Essex Farm and the Ypres Salient

On our battlefield tours to the Ypres Salient (Chapters from the Western Front, Ypres Remembered and Treading in Tommy’s Footsteps), we visit the site of the advanced dressing station by Essex Farm cemetery.  This site has been immortalised by the poem ‘In Flanders Fields’ by John McCrae.  The opening lines inspired the symbol of the poppy as a mark of respect to the fallen.

John McCrae

John McCrae

In Flanders fields the poppies blow

Between the crosses, row on row

That mark our place; and in the sky

The larks, still singing bravely, fly

Scarce heard amid the guns below.

 

 

The Second Battle of Ypres

At around 5pm on 22 April, the German army launched a devastating gas attack and the Canadian troops hurriedly advanced in order to stop the German advance and counter attack.  The 1st Brigade Canadian Field Artillery took over the area at the area by Bridge No 4 (Brielen Bridge) on the Yser Canal.  Major John McCrae was a surgeon and his medical unit established a rather basic dressing station in the embankment there.  There was already a small cemetery nearby from the 1st Battle of Ypres and John McCrae saw this grow as, throughout the battle, he noticed a number of men burying their comrades during lulls in the fighting.  His commanding officer commented that ‘it was not uncommon in the morning to hear the larks singing in the brief silences between the bursts of the shells and the returning salvos of our own nearby guns.’  The battle continued for over two weeks and John McCrae put down his thoughts in a letter to his mother:

The general impression in my mind is of a nightmare. We have been in the most bitter of fights. For seventeen days and seventeen nights none of us have had our clothes off, nor our boots even, except occasionally. In all that time   while I was awake, gunfire and rifle fire never ceased for sixty seconds. And behind it all was the constant background of the sights of the dead, the wounded, the maimed, and a terrible anxiety lest the line should give way.
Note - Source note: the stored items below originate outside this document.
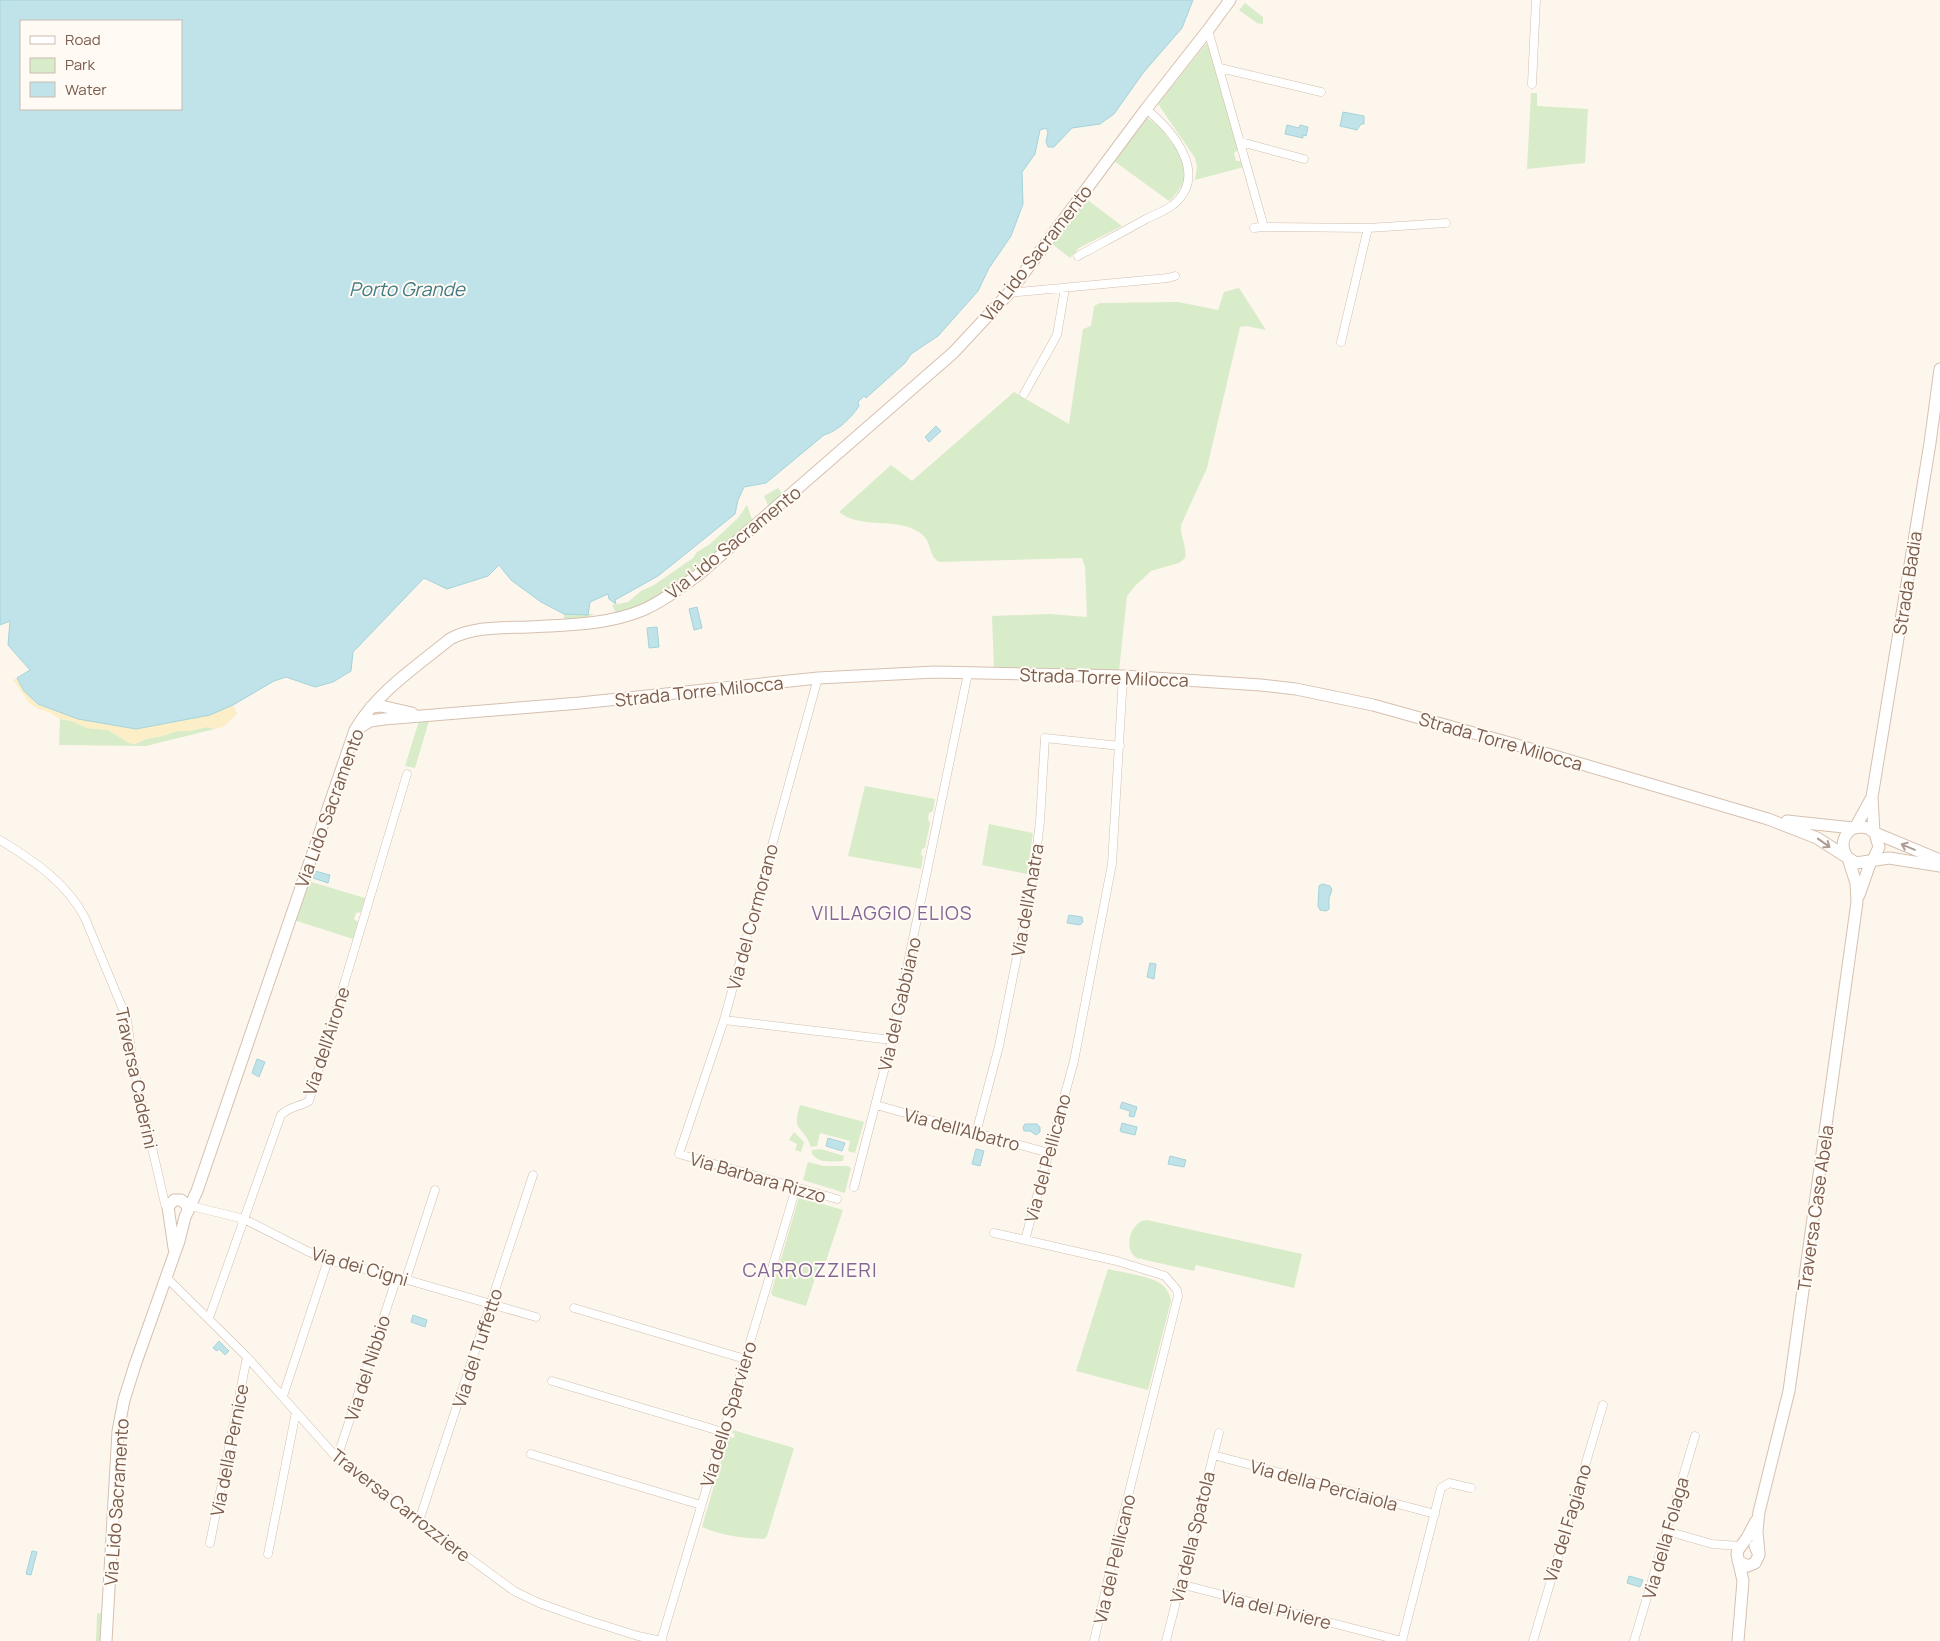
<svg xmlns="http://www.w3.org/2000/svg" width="1940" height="1641" font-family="Manrope,sans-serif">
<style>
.green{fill:#d8ecc9}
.sand{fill:#fcefc7}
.water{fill:#bfe3e8;stroke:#a5d3da;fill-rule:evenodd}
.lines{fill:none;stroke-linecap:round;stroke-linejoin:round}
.street-casing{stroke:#d1beb0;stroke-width:9}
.secondary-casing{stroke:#d6c0b0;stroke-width:13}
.street{stroke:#fff;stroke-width:8}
.secondary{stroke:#fff;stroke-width:11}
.oneway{stroke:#af9d94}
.labels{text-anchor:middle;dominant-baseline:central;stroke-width:4;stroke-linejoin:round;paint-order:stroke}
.street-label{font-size:18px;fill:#7a5c4d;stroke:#fffaf3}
.water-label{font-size:19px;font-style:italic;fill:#437c86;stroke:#fffaf3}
.neighbourhood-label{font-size:19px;letter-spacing:1px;fill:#846695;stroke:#fffaf3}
.quarter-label{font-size:20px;letter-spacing:1px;fill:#846695;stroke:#fffaf3}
</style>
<rect width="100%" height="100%" fill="#fdf6ec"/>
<path class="green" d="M1245 3 1263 17V24L1257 23 1239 10Z
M1206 44 1209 45 1239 149 1234 153 1236 161H1242L1244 167 1195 180 1197 166 1195 158 1158 104Z
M1531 93H1537V106L1588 109 1585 163 1527 169Z
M1145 117C1158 123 1163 131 1171 142 1175 147 1180 152 1183 158 1190 174 1181 191 1169 201L1114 161Z
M1085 198 1122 226 1079 248 1070 258 1052 244Z
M1239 288 1266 330 1246 326 1240 327 1207 468 1181 525C1180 536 1187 546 1185 558L1179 563 1151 571 1136 585 1127 596 1119 671 994 668 992 616 1050 614 1087 617 1085 567 1082 558 939 562C925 553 936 538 911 528 889 519 859 528 839 512L891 465 912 481 1014 392 1069 424 1083 329 1091 326 1094 306 1100 303 1178 302 1218 310 1224 292Z
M778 488 783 495 769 508 764 496Z
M747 505 753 522 679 584 647 603 616 613 612 605 628 602 641 591 654 585 693 558 697 552 710 544 738 518Z
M564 614H594L584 619 564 620Z
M60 719 72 721 87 728 108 730 129 743 135 744 146 739 162 736 177 731H189L207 727 215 729 146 746 59 745Z
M419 721H429L415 768 405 766Z
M865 786 935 799 933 811 929 813 928 819 930 823 925 848 922 849 921 854 923 857 921 869 848 856Z
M989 824 1033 833 1027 874 982 865Z
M308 881 365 898 361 912 356 913 354 919 358 922 353 939 294 920Z
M800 1105 864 1122 855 1153 848 1151 850 1141 820 1133 817 1146 811 1147C803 1124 791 1133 800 1105Z
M794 1132 804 1142 801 1152 795 1150 797 1144 789 1140Z
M821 1149 844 1156 843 1161C832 1161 819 1164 812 1154V1150Z
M808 1162 824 1166H848L851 1168 845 1193 803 1180Z
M799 1197 843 1210 823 1270 818 1269 806 1306 773 1296 771 1293Z
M1147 1220 1302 1254 1294 1288 1196 1265 1194 1271 1137 1258C1122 1250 1131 1220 1147 1220Z
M1108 1269C1121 1272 1147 1276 1158 1282 1166 1286 1170 1294 1171 1301L1148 1390 1076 1371Z
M733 1430 794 1448 767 1536 764 1539C743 1538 722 1536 702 1527L728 1437 734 1438 735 1434 732 1433Z
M102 1613 100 1641H96L97 1614Z"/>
<path class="sand" d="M17 678 24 691 38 704 78 719 136 729 210 715 233 705 237 714 223 727 215 729 207 727 189 731H177L162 736 146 739 135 744 129 743 108 730 87 728 72 721 60 719 49 712 39 709 30 704 13 680Z"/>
<path class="water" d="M0 0H1193L1182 28 1143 73 1114 114 1100 124 1072 128 1054 147H1048L1046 142 1048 132 1046 128 1040 130 1035 154 1022 172 1023 204 1011 236 989 268 978 291 938 336 911 354 905 363 866 398 864 396 858 402 859 406C851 418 838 431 824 435L766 483 744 487 738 500 735 514 658 576 615 600 616 604 609 599 608 594 590 602 588 615 564 614 541 602 511 580 499 565 488 576 447 589 424 578 353 652 351 671 333 682 315 687 286 677 274 681 233 705 210 715 136 729 78 719 38 704 24 691 17 678 30 670 8 645 10 621 0 625ZM21 21H181V109H21Z
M1343 112 1364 116V124H1361L1357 130 1340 126Z
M1287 125 1299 128 1300 125 1308 127 1306 136 1303 135V138L1285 134Z
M936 426 941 431 929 442 925 437Z
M697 607 702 628 694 630 689 609Z
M657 627 659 647 649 648 647 628Z
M315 871 330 875 328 883 313 878Z
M1322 884 1330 886 1332 890 1329 898V909L1326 911 1320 910 1318 906 1319 886Z
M1069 915 1082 917 1083 922 1080 925 1067 923Z
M1150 963 1156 964 1154 979 1147 977Z
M257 1059 265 1062 259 1077 252 1073Z
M1122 1102 1137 1107 1134 1117 1129 1116 1130 1111 1120 1108Z
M1122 1123 1137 1127 1135 1135 1122 1132 1120 1131Z
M1025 1124H1037L1040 1127V1132L1036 1135 1030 1131H1024L1023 1127Z
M828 1138 845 1143 842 1151 826 1146Z
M976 1149 984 1151 980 1166 972 1164Z
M1170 1156 1186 1160 1184 1167 1168 1164Z
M413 1315 427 1320 425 1327 411 1322Z
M219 1341 229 1351 225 1355 219 1349 217 1351 213 1348Z
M32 1551 37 1552 31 1575 26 1574Z
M1629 1576 1643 1580 1640 1587 1627 1583Z"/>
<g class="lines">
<defs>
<path id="street" d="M1208 30 1264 227 1368 228 1446 223
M1220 68 1321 92
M1532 84 1536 0
M1241 142 1304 159
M1254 228 1264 227
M1078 256C1100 244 1123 232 1146 219 1154 215 1165 211 1173 205 1210 174 1172 130 1146 109
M1009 293 1168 278 1175 276
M1341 342 1368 228
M1024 394 1057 335 1065 288
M818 678 724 1020 679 1154 837 1199
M0 840C33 860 67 883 85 918L127 1019 133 1065 165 1204 168 1210
M724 1020 892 1040
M876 1105 1049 1153
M976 1133 999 1046 1034 872 1040 821 1045 738 1120 746
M854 1187 892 1040 968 673
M187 1205 244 1219 307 1251 328 1260 397 1277 536 1317
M994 1233 1025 1240
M166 1277 247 1357 337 1458 419 1521 514 1591 539 1603 584 1619 638 1636 662 1641
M406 1279 435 1190
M574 1308 745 1359
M209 1318 281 1115C290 1106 300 1107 309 1101L407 774
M552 1381 723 1432
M283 1396 328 1260
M531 1454 701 1505
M1213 1455 1435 1514
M337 1458 397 1277
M419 1521 533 1175
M1667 1531 1712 1544 1741 1546
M210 1543 247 1357
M268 1554 296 1412
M1180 1584 1402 1641
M661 1641 796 1188
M1094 1641 1118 1536 1178 1296 1177 1290 1165 1276 1117 1261 1025 1240 1074 1061 1112 864 1123 676
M1166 1641 1219 1433
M1402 1641 1441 1488 1449 1483 1471 1488
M1533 1641 1603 1405
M1634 1641 1695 1436"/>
<path id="secondary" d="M371 707 381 706 412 713
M357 729 370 721 384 719 580 703 818 678 935 672 1123 676 1261 685 1296 689 1373 705 1517 745 1768 819 1817 838 1856 863 1889 858 1940 866
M1787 821 1853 828 1862 827 1868 828 1875 833 1940 860
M1855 828 1871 799
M1874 832 1872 797 1930 443 1940 369
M1847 857C1840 846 1843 835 1853 828
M1873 860 1879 847 1875 833
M1859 895 1871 861
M174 1248 168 1207 174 1200H181L187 1205 188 1211
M1759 1553 1757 1531 1759 1512 1789 1391 1857 902 1856 883 1848 858
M1738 1561 1748 1566 1755 1563 1759 1555 1755 1546
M106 1641 118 1431 124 1400 135 1365 179 1241 185 1217 197 1191 355 730C377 692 417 666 450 639 474 626 502 628 529 627 567 625 607 625 643 610 663 601 680 588 698 575L953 353 1009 293 1146 109 1208 30 1230 0
M1738 1641 1743 1581 1737 1554 1738 1550 1747 1538 1756 1521"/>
</defs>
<use href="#street" class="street-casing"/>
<use href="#secondary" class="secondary-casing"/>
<use href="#street" class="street"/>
<use href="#secondary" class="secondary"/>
</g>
<defs><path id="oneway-shaft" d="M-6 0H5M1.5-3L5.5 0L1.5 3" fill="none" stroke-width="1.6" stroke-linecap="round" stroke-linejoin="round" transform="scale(1.25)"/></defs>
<g class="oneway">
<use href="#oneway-shaft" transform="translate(1824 843) rotate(36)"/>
<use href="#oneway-shaft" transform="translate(1908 847) rotate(-157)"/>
</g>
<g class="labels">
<g class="street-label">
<text transform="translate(1036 253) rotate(-52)">Via Lido Sacramento</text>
<text transform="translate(733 542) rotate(-39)">Via Lido Sacramento</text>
<text transform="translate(1907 583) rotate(-81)">Strada Badia</text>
<text transform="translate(1104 677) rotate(2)">Strada Torre Milocca</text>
<text transform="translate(699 691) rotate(-6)">Strada Torre Milocca</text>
<text transform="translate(1501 741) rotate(16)">Strada Torre Milocca</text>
<text transform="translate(329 808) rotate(-70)">Via Lido Sacramento</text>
<text transform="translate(1027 900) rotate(-80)">Via dell'Anatra</text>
<text transform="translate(752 917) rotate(-75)">Via del Cormorano</text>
<text transform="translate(899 1004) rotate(-77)">Via del Gabbiano</text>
<text transform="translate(326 1041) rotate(-72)">Via dell'Airone</text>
<text transform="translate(137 1078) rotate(78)">Traversa Caderini</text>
<text transform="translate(962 1129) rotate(15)">Via dell'Albatro</text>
<text transform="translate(1047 1158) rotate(-75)">Via del Pellicano</text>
<text transform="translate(758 1177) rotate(16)">Via Barbara Rizzo</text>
<text transform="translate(1815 1208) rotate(-82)">Traversa Case Abela</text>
<text transform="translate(360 1266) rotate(16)">Via dei Cigni</text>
<text transform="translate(477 1348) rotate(-72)">Via del Tuffetto</text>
<text transform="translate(367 1368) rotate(-72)">Via del Nibbio</text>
<text transform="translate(728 1414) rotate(-73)">Via dello Sparviero</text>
<text transform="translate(229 1450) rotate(-79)">Via della Pernice</text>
<text transform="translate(1324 1485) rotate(15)">Via della Perciaiola</text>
<text transform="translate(116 1502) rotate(-86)">Via Lido Sacramento</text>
<text transform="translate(401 1505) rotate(38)">Traversa Carrozziere</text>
<text transform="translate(1567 1523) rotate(-73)">Via del Fagiano</text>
<text transform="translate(1192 1537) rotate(-76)">Via della Spatola</text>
<text transform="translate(1665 1538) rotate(-74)">Via della Folaga</text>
<text transform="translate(1114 1559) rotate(-77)">Via del Pellicano</text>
<text transform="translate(1276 1609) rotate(14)">Via del Piviere</text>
</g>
<g class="water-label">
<text x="407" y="289">Porto Grande</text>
</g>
<g class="neighbourhood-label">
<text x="892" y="913">VILLAGGIO ELIOS</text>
</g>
<g class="quarter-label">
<text x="810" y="1269">CARROZZIERI</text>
</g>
</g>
<rect x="20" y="20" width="162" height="90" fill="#fffaf3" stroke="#cabbb1"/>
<rect x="30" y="36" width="25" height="8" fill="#ffffff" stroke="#cabbb1"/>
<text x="65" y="45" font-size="15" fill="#7a5c4d">Road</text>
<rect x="30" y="58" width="25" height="15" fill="#d8ecc9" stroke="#cabbb1"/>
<text x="65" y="70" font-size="15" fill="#7a5c4d">Park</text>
<rect x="30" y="82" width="25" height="15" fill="#bfe3e8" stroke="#cabbb1"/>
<text x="65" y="95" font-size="15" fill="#7a5c4d">Water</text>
</svg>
Remains of the Advanced Dressing Station at Essex Farm

Remains of the Advanced Dressing Station at Essex Farm

The poem was written after the death of a young Lieutenant Alexis Helmer who was a close friend of McCrae.  In the absence of a Padre, McCrae read the funeral service.  There are different accounts of how it was written.  One report suggests that he wrote it sitting on the step of an ambulance and completed it within 20 minutes.  Another suggests that it took a little longer.  It was printed in Punch magazine in 1915 and the poppy quickly came to be seen as the symbol of remembrance for the war dead through these words in the middle of the poem:

We are the Dead. Short days ago
We lived, felt dawn, saw sunset glow,
Loved, and were loved, and now we lie
In Flanders fields.

On our battlefield visit to Essex Farm, we remember John McCrae, see the site of the dressing station and pay our respects to those buried in the cemetery.